Fear and Doubt in Democratic Politics
Fearful reflections and tactics have been used to justify many a law. While all politicians can easily get into fear and doubt in an often-scary world, the Democrats are clearly obsessed with the unknown. Fear is commonly reflected in their explanations of policy, in their reasoning and deductive thinking and in their campaigning. If you doubt this, simply look at the latest Democratic explanation of a politically-visible topic like welfare reform, while watching the words and logic used. Capitalizing on lack, fear and wishful thinking is safest way to a shorter argument in the minds of many. Fear is normally used as a powerful tool of motivation or as a means to apply pressure to any given situation. The election has proven to be similar. Fear technique has been used aggressively by the Clinton campaign. Read the website policy on hand and you see the justification of fear tactics for topics that have changed little in thirty years. Even the figures used for the disadvantaged have changed little. The focus of the Obama campaign is on grass roots support, topical planning and inspiration. The figures presented aren’t necessarily better, just different.

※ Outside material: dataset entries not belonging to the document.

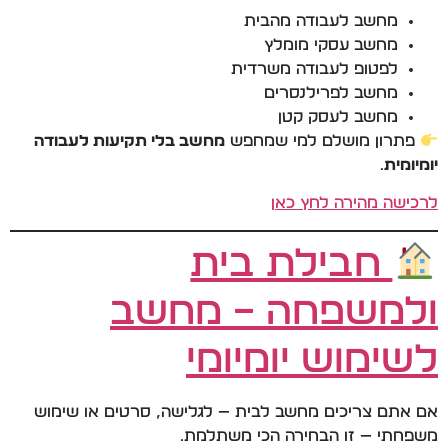
מחשב לעבודה מהבית
מחשב עסקי מומלץ
לפטופ לעבודה משרדית
מחשב לפרילנסרים
מחשב לעסק קטן
פתרון מושלם למי שמחפש
מחשב בלי תקיעות לעבודה
יומיומית
.
לרכישה מהירה לחץ כאן
חבילת בית
ולמשפחה – מחשב
לשימוש יומיומי
אם אתם צריכים מחשב לבית — לגלישה, סרטים או שימוש
משפחתי — זו הבחירה הכי משתלמת.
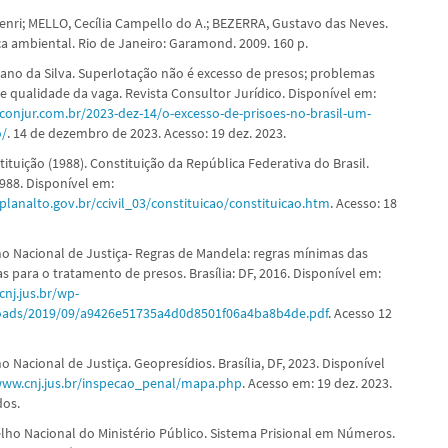
nri; MELLO, Cecília Campello do A.; BEZERRA, Gustavo das Neves.
ça ambiental. Rio de Janeiro: Garamond. 2009. 160 p.
ano da Silva. Superlotação não é excesso de presos; problemas
e qualidade da vaga. Revista Consultor Jurídico. Disponível em:
conjur.com.br/2023-dez-14/o-excesso-de-prisoes-no-brasil-um-
o/
. 14 de dezembro de 2023. Acesso: 19 dez. 2023.
ituição (1988). Constituição da República Federativa do Brasil.
 1988. Disponível em:
planalto.gov.br/ccivil_03/constituicao/constituicao.htm
. Acesso: 18
o Nacional de Justiça- Regras de Mandela: regras mínimas das
 para o tratamento de presos. Brasília: DF, 2016. Disponível em:
cnj.jus.br/wp-
oads/2019/09/a9426e51735a4d0d8501f06a4ba8b4de.pdf
. Acesso 12
 Nacional de Justiça. Geopresídios. Brasília, DF, 2023. Disponível
www.cnj.jus.br/inspecao_penal/mapa.php
. Acesso em: 19 dez. 2023.
dos.
ho Nacional do Ministério Público. Sistema Prisional em Números.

The ‘spirit of fear’ is prevalent in many Democratic delegates as well. Yet, many strong-hearted delegates refuse to give in to expedience, instead considering their action as service to other Americans. Some delegates consider the overall popular vote as the most important expression of their purpose. A fancy tea party is out of the question. Some delegates have fearfully pleaded for intervention, being uncertain what could be done in a race with two candidates who engender so much support. The words “lack” and “perplex” are constantly used by the press in this tough campaign. The reflection seems fairly accurate for the Clinton campaign and some of the undecided delegates. Rough campaign tactics have been presented as the norm, but have not had the desired effect. Statesmanship has been all but forgotten as a measuring stick by many Democrats. Does the nation prefer a president throwing tantrums and hollering passionately using hazy reason or someone that thinks clearly and is able to engender support for common ideas and solutions? This is precisely what Democrats are deciding among themselves today. Their decision will put the winning candidate against Republican John McCain.
Politicians like expediency and ease. “It would be nice to find a way to wrap it up,” said Representative Chris Van Hollen of Maryland, chairman of the Democratic Congressional Campaign Committee, who has not committed to either candidate. That reality appears unlikely because the Democratic election campaign doesn’t fit within the parameters of convenience. The Democrat voting issues in Florida and Michigan has muddied the waters further as the talk of brokered deals continues to resurface. Hand-wringing is plentiful for a situation that works against all fairness.
What about the old-fashioned idea of commitment and belief in the best candidate using fairness and honesty? Some folks don’t see a problem. In their mind, the process has been inherently fair and healthy. Others are calling on both campaigns to cool their heels against each other by toning down the rhetoric because of fears that this approach could hurt the Democratic strength against the Republicans. The present approach of the Clinton campaign doesn’t make the idea of change likely. Pride runs high and electricity fills the air. The Pennsylvania primary clearly holds out the promise of some exciting political exchanges unless something more newsworthy takes precedence. Americans are often easy to distract. Whether controversy among the Democrats is healthy or unhealthy remains undecided.